The story is narrated from the point of view of Petra, Vera’s feisty daughter (her brother Kacey is onboard too) and has a lovely final few paragraphs.

There is the usual non-fiction this issue: Discovering Women of Wonder by Sheila Williams is a short piece about the editor’s childhood reading of comics with female superheroes; The Software of Magic by Robert Silverberg is about a couple of antique books and their various magical spells; Thinking About Dinosaurs by James Patrick Kelly is a comprehensive collection of dinosaur-related weblinks: On Books by Paul Di Filippo looks at a number of promising books, including a collection of Judith Merril’s criticism:2

She not only charted the ups and downs of the genre marketplace, but the penetration of genre into mainstream venues, her main pioneering focus.
In her book columns from
F&SF, she dealt fairly with everyone from old-schoolers like Clifford Simak to the up-and-coming New Wave icons like Ballard, Disch, and Zelazny. It’s interesting to see where she very occasionally went wrong: she fails to understand or appreciate The Three Stigmata of Palmer Eldritch, for instance. But she was never averse to changing her mind and altering her critical opinions. Having not seen anything too promising in Delany’s The Ballad of Beta-2, by the time of Nova she is fully onboard the Delany bandwagon.
As for charting the Zeitgeist, just read her column for June 1968. It anatomizes the turbulent era brilliantly, in words that apply just as appropriately for today’s milieu.

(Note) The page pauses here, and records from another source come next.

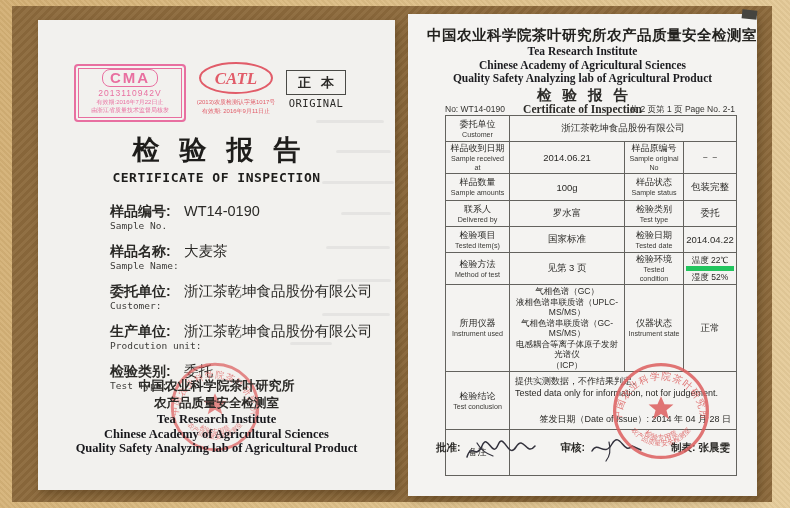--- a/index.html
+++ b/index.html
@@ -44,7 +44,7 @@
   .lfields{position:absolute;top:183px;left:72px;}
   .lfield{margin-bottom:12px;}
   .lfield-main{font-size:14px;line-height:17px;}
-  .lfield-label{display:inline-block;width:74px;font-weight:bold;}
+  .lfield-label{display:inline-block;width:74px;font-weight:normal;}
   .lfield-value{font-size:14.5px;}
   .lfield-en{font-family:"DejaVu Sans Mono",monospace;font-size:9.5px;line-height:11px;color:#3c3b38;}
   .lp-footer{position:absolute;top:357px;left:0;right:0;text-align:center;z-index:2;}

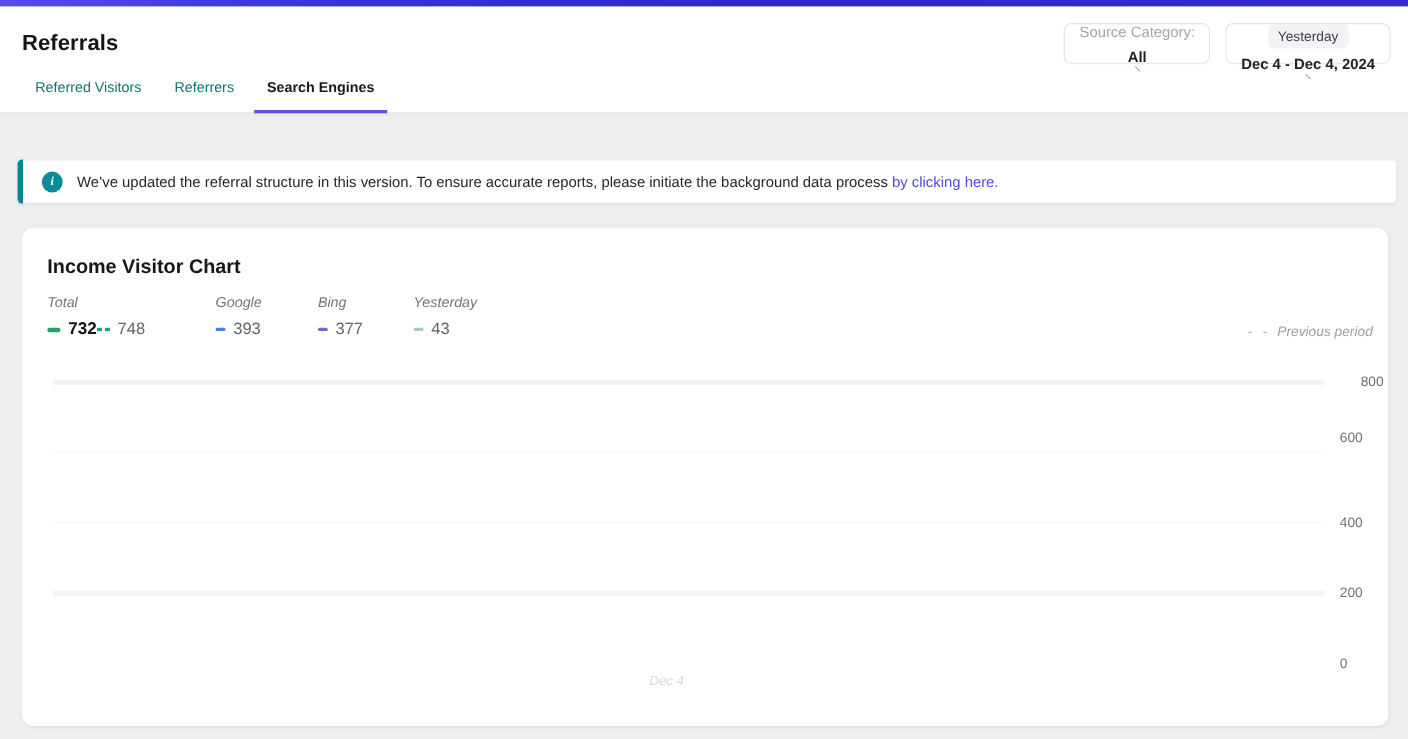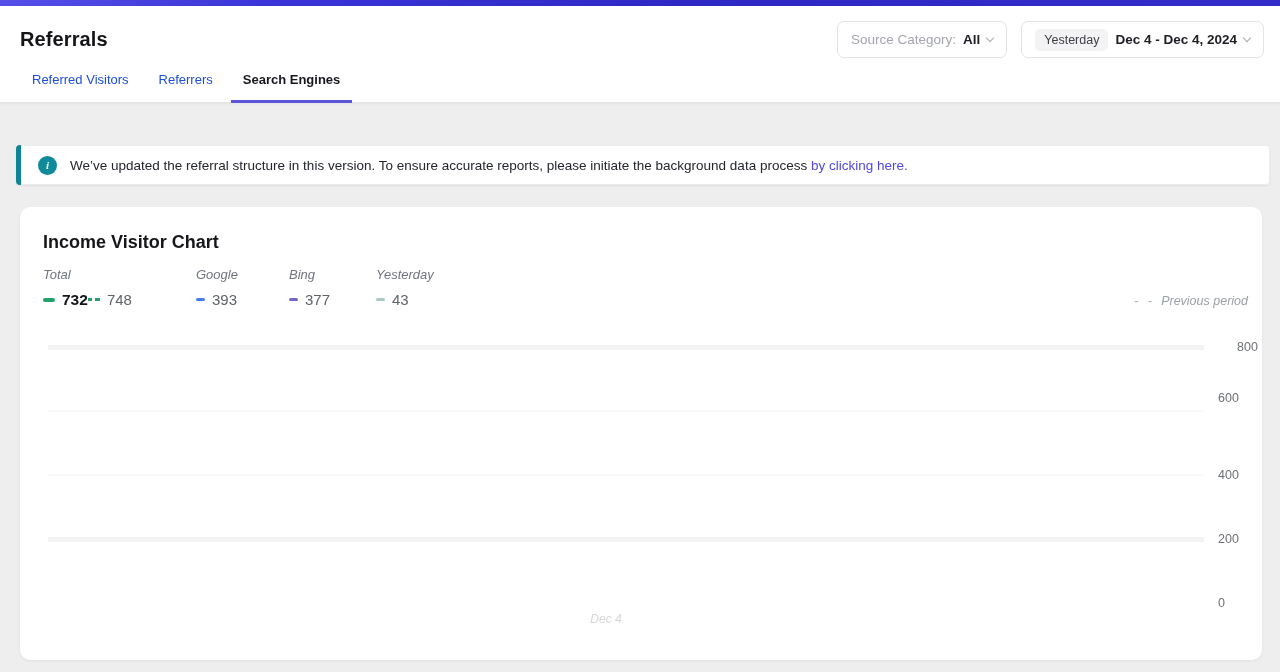--- a/index.html
+++ b/index.html
@@ -24,7 +24,7 @@
   .filters { position:absolute; right:16px; top:15px; display:flex; gap:14px; align-items:center; }
   .filter-box { display:flex; align-items:center; gap:7px; height:37px;
     border:1px solid #e4e4e7; border-radius:7px; background:#fff; padding:0 13px;
-    font-size:13.5px; cursor:pointer; box-shadow:0 1px 1px rgba(0,0,0,.02); }
+    font-size:13.5px; cursor:pointer; box-shadow:0 1px 1px rgba(0,0,0,.02);flex-direction:column; }
   .filter-muted { color:#a3a6ad; }
   .filter-strong { color:#1d1f24; font-weight:600; }
   .pill { background:#f3f3f5; border-radius:5px; padding:4px 9px; font-size:12.5px; color:#3c3f45; }

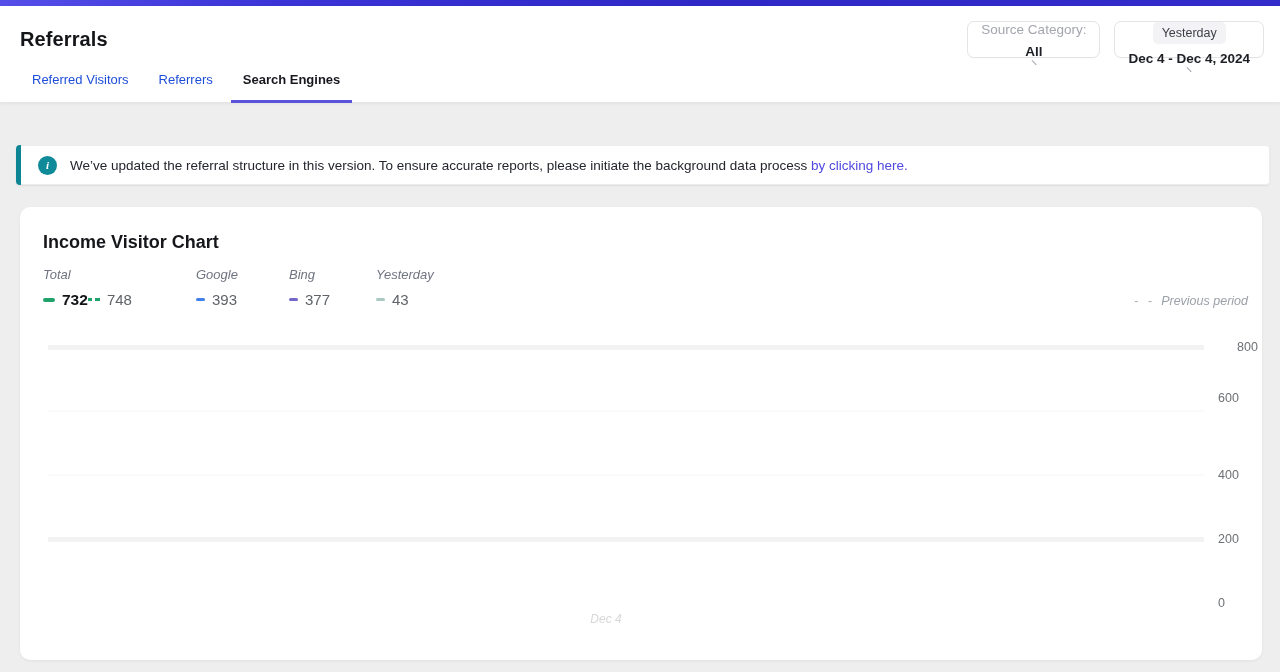--- a/index.html
+++ b/index.html
@@ -32,7 +32,7 @@
     transform:rotate(45deg); margin-top:-4px; }
 
   .tabs { position:absolute; left:20px; bottom:-1px; display:flex; gap:6px; }
-  .tab { padding:0 12px 13px; font-size:13px; color:#1d4ed8; cursor:pointer;
+  .tab { padding:0 12px 13px; font-size:13px; color:#0f766e; cursor:pointer;
     border-bottom:3px solid transparent; }
   .tab.active { color:#17181d; font-weight:600; border-bottom-color:#5b53da; }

If we only had Merril still with us, to give us her savvy guidance.

The best issue of Asimov’s Science Fiction this year.

  1. Matthew Claxton’s short entry at ISFDB.
  2. The Merril Theory of Literary Criticism (Aqueduct Press, trade paper, 360 pages, ISBN 978-1-61976-093-6) here at Amazon. Barry Malzberg recently wrote a column with quite a different view on Judith Merril, There is no Defense (Galaxy’s Edge #20, May 2016, to be reviewed here in due course).